Ayrık Otu
  1. Anasayfa
  2. Deneme

Ayrık Otu

0

Ayrık Otu

Yine de diyorum sabahı var gecenin kulağımda. Türlü türlü enstrümanlar konuşuyor ne güzel cümleler, nasıl güzel hayaller, umutlarıma yeşillik katıyor melodiler. Gözlerimi kapatıyorum her yer yeşil, her yer mavi, gözlerimi kapatıyorum göğe bakmalara doyamıyorum.

Ne aile, ne dost, ne gelecek, ne geçmiş, ne sevgili, ne şimdiki zaman var. Dilimin ucuna kadar büyüyen kalbimin sıcaklığı kursağımı dolduran heveslerin arasında. Tek derdim kulağımın dibinde vızıldayarak dolaşan arı. Çok can yakıyor mübarekler. Ne tuhaflar ama can yakınca ölüyorlar, kıyamıyorum bu yüzden. Bir de bizim cangılın soytarılarına bak, can yakmadan yaşayamıyorlar.

Ayrık otu gibiyiz birbirimizin. Hiçbirimiz birbirimizi sevmiyoruz ama hep burnumuzun dibindeyiz, her yer insan.

• • •

(Görev A): Ayrık Otu metnine göre anlatıcının tek derdi nedir?

• • •

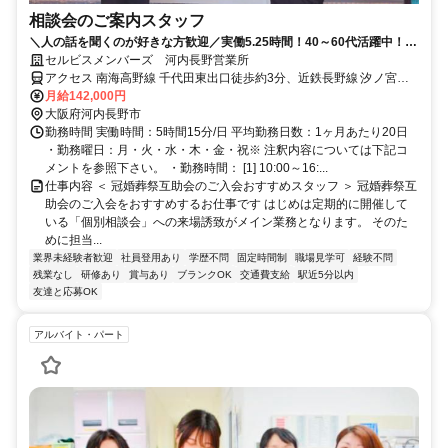
相談会のご案内スタッフ
＼人の話を聞くのが好きな方歓迎／実働5.25時間！40～60代活躍中！10
～16時迄＆土日休◎入社3年で月収30万も可！
セルビスメンバーズ 河内長野営業所
アクセス 南海高野線 千代田東出口徒歩約3分、近鉄長野線 汐ノ宮徒
歩約18分、南海高野線 滝谷（大阪府）徒歩約19分
月給142,000円
大阪府河内長野市
勤務時間 実働時間：5時間15分/日 平均勤務日数：1ヶ月あたり20日
・勤務曜日：月・火・水・木・金・祝※ 注釈内容については下記コ
メントを参照下さい。 ・勤務時間： [1] 10:00～16:...
仕事内容 ＜ 冠婚葬祭互助会のご入会おすすめスタッフ ＞ 冠婚葬祭互
助会のご入会をおすすめするお仕事です はじめは定期的に開催して
いる「個別相談会」への来場誘致がメイン業務となります。 そのた
めに担当...
業界未経験者歓迎
社員登用あり
学歴不問
固定時間制
職場見学可
経験不問
残業なし
研修あり
賞与あり
ブランクOK
交通費支給
駅近5分以内
友達と応募OK
アルバイト・パート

• • •

(Görev B): Yukarıdaki kayıtların bütün satırlarını harfi harfine yeniden yazın. Resimleri yanıta almayın.

(Görev yanıtı A): Kulağının dibinde vızıldayarak dolaşan arı.

(Görev yanıtı B):
相談会のご案内スタッフ
＼人の話を聞くのが好きな方歓迎／実働5.25時間！40～60代活躍中！10
～16時迄＆土日休◎入社3年で月収30万も可！
セルビスメンバーズ 河内長野営業所
アクセス 南海高野線 千代田東出口徒歩約3分、近鉄長野線 汐ノ宮徒
歩約18分、南海高野線 滝谷（大阪府）徒歩約19分
月給142,000円
大阪府河内長野市
勤務時間 実働時間：5時間15分/日 平均勤務日数：1ヶ月あたり20日
・勤務曜日：月・火・水・木・金・祝※ 注釈内容については下記コ
メントを参照下さい。 ・勤務時間： [1] 10:00～16:...
仕事内容 ＜ 冠婚葬祭互助会のご入会おすすめスタッフ ＞ 冠婚葬祭互
助会のご入会をおすすめするお仕事です はじめは定期的に開催して
いる「個別相談会」への来場誘致がメイン業務となります。 そのた
めに担当...
業界未経験者歓迎
社員登用あり
学歴不問
固定時間制
職場見学可
経験不問
残業なし
研修あり
賞与あり
ブランクOK
交通費支給
駅近5分以内
友達と応募OK
アルバイト・パート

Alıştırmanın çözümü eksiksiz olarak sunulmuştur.